We set up a battery of mortars and let fly a practice round at the Germans a mile or so away. As the mortars roared, our battery commander said over the phone:

They’re on the way, Mac.

Then we’d wait about 30 seconds and Mac’s voice would come back:

They went clear over our heads. Bring her down a little.

Thus, with him directing us to right and left, up and down, we kept shooting until our mortar shells were landing smack on the Germans.

Of course, that’s the way all artillery is directed. But usually there is an observer on some other hill a mile or so away, watching through binoculars. In this case, our observer was beyond our own falling shells and so close he’d duck down behind his cliff every time they came over. Even veterans where we were had to laugh at the thing. And just as in Hollywood, it had a happy ending. Our shells ran off the Germans and our men were rescued.

Drowsy in the sun

One afternoon Capt. Russell Wight and I were lying in the sun against a bank alongside a dirt road, waiting for some tanks to come past so he could show them where to attack. While we lay there, machine-gun bullets sang over our heads. Once a dozen Messerschmitts dived and bombed hell out of an empty field a quarter of a mile away. And a German tank was whamming 75mm shells into a hillside just behind us with such rhythmic fury that we felt the gunner must be shooting from personal outrage.
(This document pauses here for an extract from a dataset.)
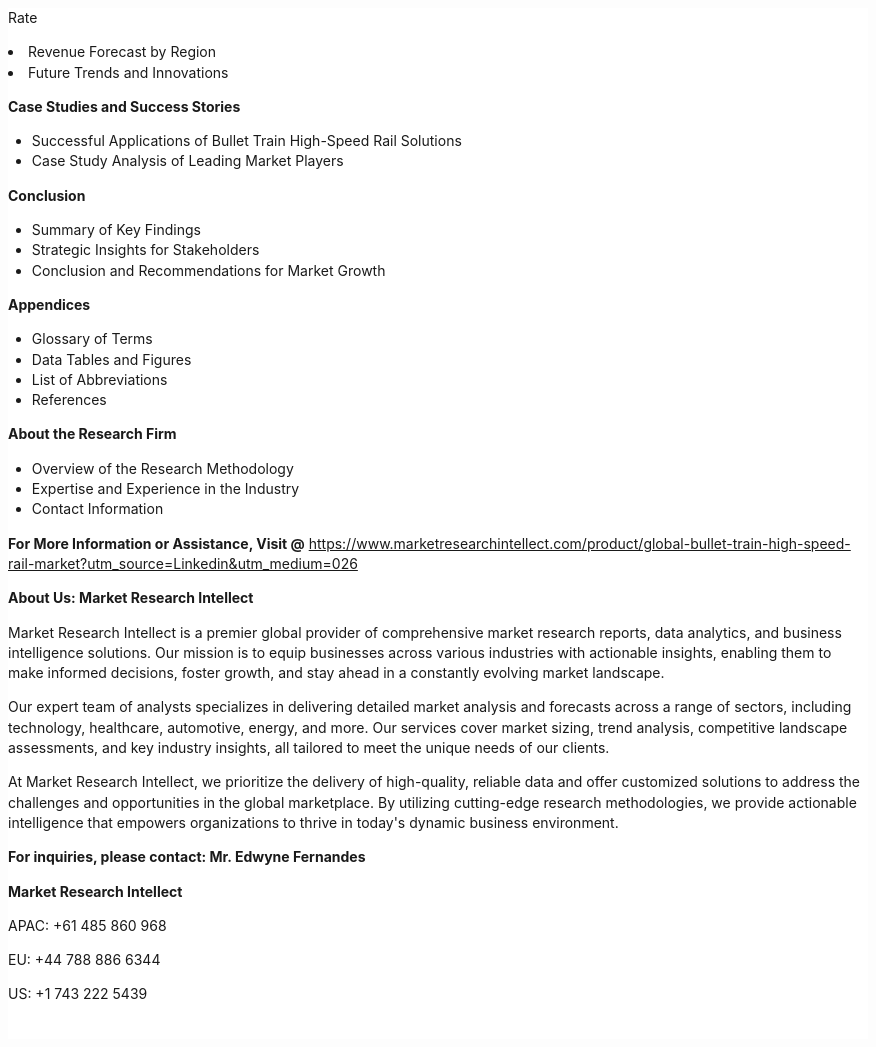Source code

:Rate</li><li>Revenue Forecast by Region</li><li>Future Trends and Innovations</li></ul><p><strong>Case Studies and Success Stories</strong></p><ul><li>Successful Applications of Bullet Train High-Speed Rail Solutions</li><li>Case Study Analysis of Leading Market Players</li></ul><p><strong>Conclusion</strong></p><ul><li>Summary of Key Findings</li><li>Strategic Insights for Stakeholders</li><li>Conclusion and Recommendations for Market Growth</li></ul><p><strong>Appendices</strong></p><ul><li>Glossary of Terms</li><li>Data Tables and Figures</li><li>List of Abbreviations</li><li>References</li></ul><p><strong>About the Research Firm</strong></p><ul><li>Overview of the Research Methodology</li><li>Expertise and Experience in the Industry</li><li>Contact Information</li></ul></div><div class="article-main__content" data-test-id="publishing-text-block"><p><span class="font-[700]"><strong>For More Information or Assistance, Visit @</strong>&nbsp;<a href="https://www.marketresearchintellect.com/product/global-bullet-train-high-speed-rail-market?utm_source=Linkedin&utm_medium=026">https://www.marketresearchintellect.com/product/global-bullet-train-high-speed-rail-market?utm_source=Linkedin&utm_medium=026</a></span></p><p><strong>About Us: Market Research Intellect</strong></p><p>Market Research Intellect is a premier global provider of comprehensive market research reports, data analytics, and business intelligence solutions. Our mission is to equip businesses across various industries with actionable insights, enabling them to make informed decisions, foster growth, and stay ahead in a constantly evolving market landscape.</p><p>Our expert team of analysts specializes in delivering detailed market analysis and forecasts across a range of sectors, including technology, healthcare, automotive, energy, and more. Our services cover market sizing, trend analysis, competitive landscape assessments, and key industry insights, all tailored to meet the unique needs of our clients.</p><p>At Market Research Intellect, we prioritize the delivery of high-quality, reliable data and offer customized solutions to address the challenges and opportunities in the global marketplace. By utilizing cutting-edge research methodologies, we provide actionable intelligence that empowers organizations to thrive in today's dynamic business environment.</p><p><strong>For inquiries, please contact: Mr. Edwyne Fernandes</strong></p><p><strong>Market Research Intellect</strong></p><p>APAC: +61 485 860 968</p><p>EU: +44 788 886 6344</p><p>US: +1 743 222 5439</p></div><div class="article-main__content" data-test-id="publishing-text-block">&nbsp;</div>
But we were quite safe from it all in our ditch behind the hill, and we lay drowsily in the sun as though on a picnic back home.

Capt. Wight is the kind of person I feel at home with. The enlisted men love him more than any officer I ever heard them speak about. He lives in Cambridge, Massachusetts, and he was an executive of a big soap company. His business experience with personnel would fit him for some safer work, but he wound up in the fightingest job in the Army – as an infantry company commander.

On borrowed time

He has no kicks. He is already living on borrowed time, for three times 88mm shells have landed within 10 feet of him and freakishly left him untouched. He had no bad effects at all other than being deaf for about 24 hours. He says he heard no explosions. He says the sensation was that of an enormous bear giving him a sudden hug.

Finally, the tanks came by and the leader got out and talked for a few minutes before going into battle. The young tank commander’s boss drove up in a jeep and gave him some instructions. He told him:

If it gets too hot, button up and pray for darkness.

The young tank commander laughed and said that’s what he would do. A half hour later he was dead. Capt. Wight and I sat on our hillside and saw it happen.

That is the way it goes. After a while you don’t feel too deeply about it. You don’t dare to.